W dniu 3 czerwca 2023 roku weszła w życie ustawa nowelizująca m.in. prawo budowlane, nazywana popularnie w mediach „Lex zboże”.
W dzisiejszym artykule omówię zmiany wprowadzone przez ustawę wraz z celem ich wprowadzenia (posiłkując się słowami samego ustawodawcy pochodzącymi z projektu ustawy).
W artykule odniosę się także do głosów komentatorów, którzy ogłaszają, że dzięki „Lex zboże” można budować co się chce i gdzie się chce (czy aby na pewno?).
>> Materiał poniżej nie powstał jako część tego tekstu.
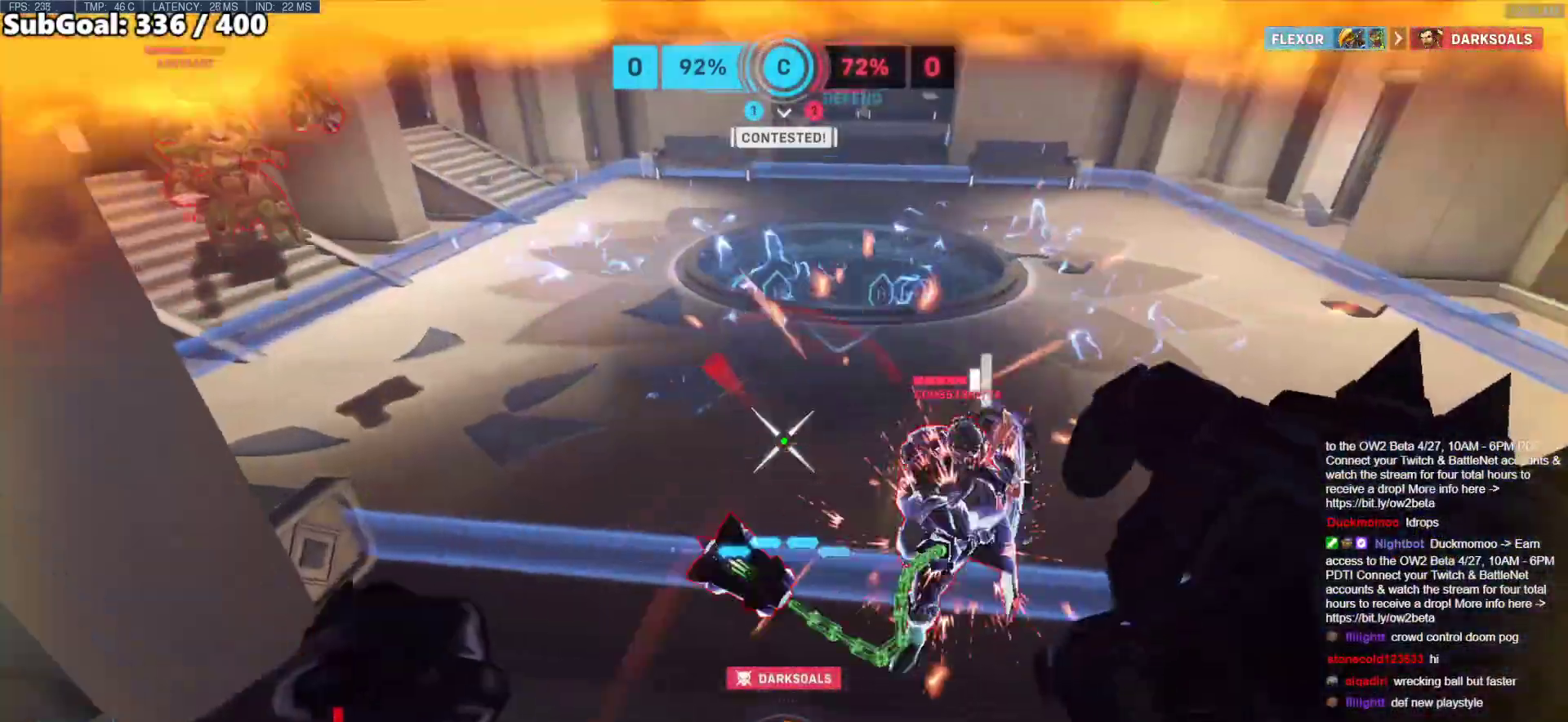
{"keys": ["d"], "mouse": ["right"], "events": [[133, "mouse_left", "down"], [133, "w", "up"], [267, "a", "up"], [267, "d", "down"], [267, "mouse_left", "up"], [267, "mouse_right", "down"]]}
Warto zatem doczytać do końca, w szczególności zachęcam tych czytelników, którzy już podjęli działania inwestycyjne w tym kierunku.
1/ Lex zboże, lex silos – cel nowelizacji
Zacznijmy od początku. Dlaczego „Lex zboże”? Ustawa jest odpowiedzią na destabilizację krajowego rynku rolnego wywołanego zwiększonym przewozem ukraińskich zbóż i innych produktów rolnych przez polską granicę.
W związku z tym ustawodawca postanowił zadziałać na kilku frontach, m.in. wprowadzając zmiany do ustawy o transporcie kolejowym oraz ustawy – Prawo budowlane.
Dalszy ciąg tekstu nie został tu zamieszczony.